Candidato a presidente de Portugal defende confinamento apenas após as eleições

    Vitorino Silva disse que é a opinião que tem ouvido nas ruas e que o povo "é sábio"

    Foto: Reprodução/SIC Notícias

    O candidato presidencial Vitorino Silva defendeu, nesta terça-feira (12), que o confinamento dos portugueses fosse decretado apenas “depois de contar os votos” das eleições, que estão previstas para acontecer no próximo dia 24 de janeiro. O candidato do partido RIR (Reagir, Incluir e Reciclar), disse que essa é a opinião da população nas ruas e que o povo “é sábio”.

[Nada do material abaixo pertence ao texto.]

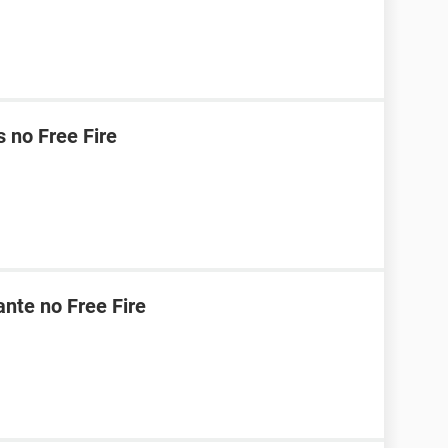
 no Free Fire
nte no Free Fire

    “Sou a favor de [o confinamento] ser [decretado] quinta-feira se não houver eleições dia 24. Sou a favor já (…). Se fecharem [o país] na quinta-feira e se não houver eleições, eu concordo. Agora, se houver eleições dia 24, não concordo que fechem as pessoas nestes dez dias e as soltem depois. É a opinião que tenho ouvido na rua e o povo é sábio”, disse Vitorino Silva aos jornalistas no distrito de Lisboa.

    De acordo com o presidenciável, se o país decretar confinamento neste momento, terá que voltar atrás no dia das eleições. Segundo ele, “vai ser pior a emenda do que o soneto”.

    “Os políticos têm de ser responsáveis. Não estou a dizer que isto está bem, mas também esperem um bocadinho, aguentem um bocadinho os cavalos. Acho que era justo, pelo menos até às eleições, isto estar tudo aberto para que possa haver campanha”, completou.

    Nesta terça-feira, Portugal ultrapassou 8 mil mortes por Covid-19 desde o início da pandemia. Nas últimas 24 horas foram 155 óbitos, o maior número desde sempre, conforme os dados da Direção-Geral da Saúde (DGS).